From 1991 to 1993 was dominated by popular American bands like Nirvana but, British bands were not ignored at all. NME still covered the indie scene, Manic Street Preachers at the time were criticising NME for what they saw as an elitist view of bands they would champion.
Following into 1992, the Madchester scene finally died out and with the Manics and new British bands were appearing such as Suede who were straight away hailed by the paper as an alternative to the heavy grunge sound becoming the start of the new British music scene. Although the genre Grunge was still leading in favour but the rise of new British bands would follow throughout the NME music magazine.
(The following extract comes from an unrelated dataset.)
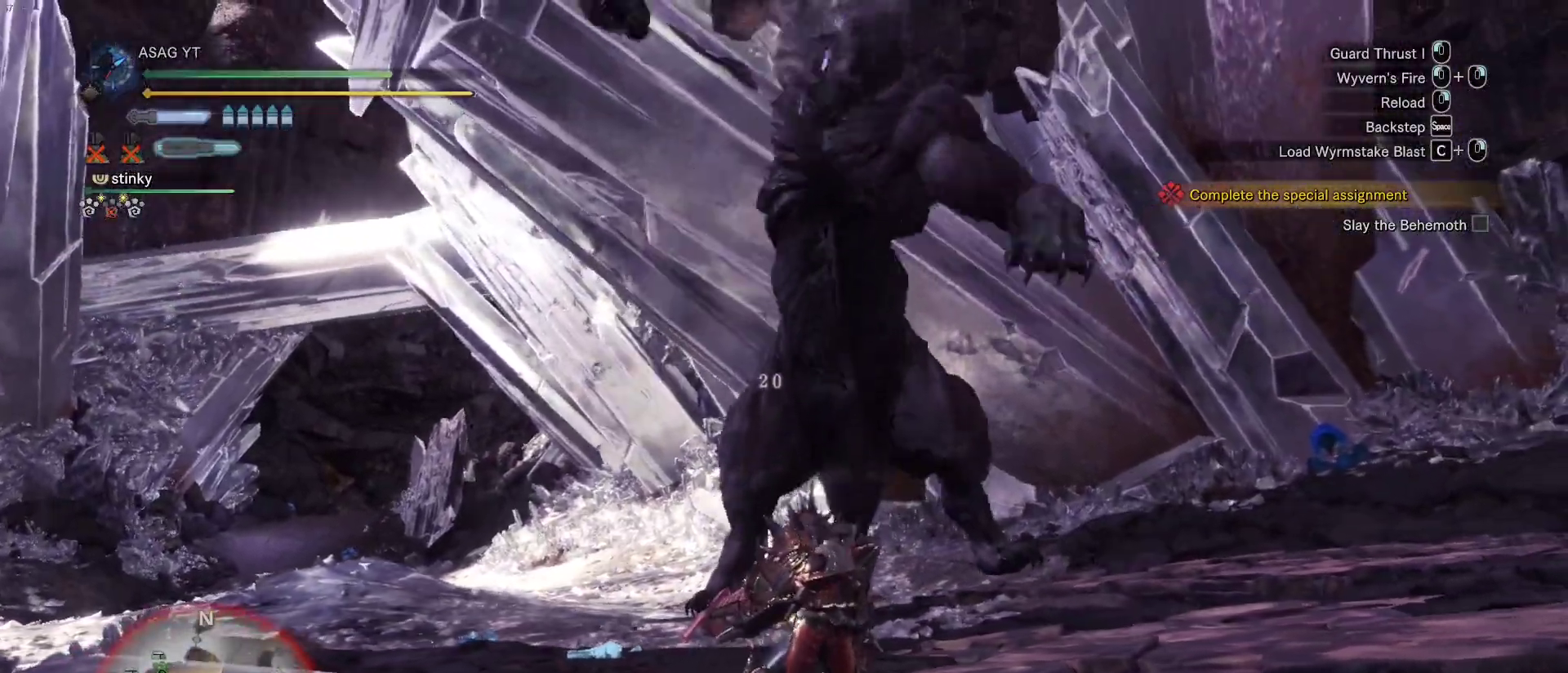
{"keys": [], "mouse": [], "events": [[283, "w", "up"]]}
In the middle of 1992 NME had a public dispute with Morrissey the frontman of The Smiths, allegations about him using racist lyrics and imagery. The next edition of NME, Morrissey’s relationship with the magazine grew hatred towards NME and as a result he did not speak to them for over a decade.
April 1994, Nirvana’s Lead singer Kurt Cobain was found dead, a story that affected everyone but would create a massive change in the British music scene. Grunge was being replaced by Britpop a new form of music influenced by British music from the 1960s and British culture. Blur released their album Parklife in the month of Cobain’s death, Britpop filled the musical and cultural void. With Blur’s massive success led to the rise of a new group from Manchester called Oasis and Britpop would rise till the rest of 1994. By the end of the year Blur and Oasis were the two biggest bands in the UK with sales rapidly increasing for NME thanks to Britpop.
From 1998 the 21st of March the paper was no longer printed as a newsprint, and became a tabloid size with glossy covers. The weekly music magazine market was shrinking due to Melody Maker merge into NME and the Select music magazine closed down a week afterwards. NME tried to broaden their genre range again of hip-hop acts like Jay-Z getting featured, electronic music pioneer Aphex Twin and R&B Groups such as Destiny’s Child but proved unpopular just like in the 1980’s NME publications. So instead in 2001 NME renewed its interests in helping introducing bands like the Strokes.
In 2002 Conor McNicholas was made editor with new young photographers. It focused at new British Bands such as the Libertines, Franz Ferdinand, Bloc Party and the Kaiser Chiefs which had emerged as indie music and later on Artic Monkeys were introduced.
NME became a free title from the start of the 18th of September 2015.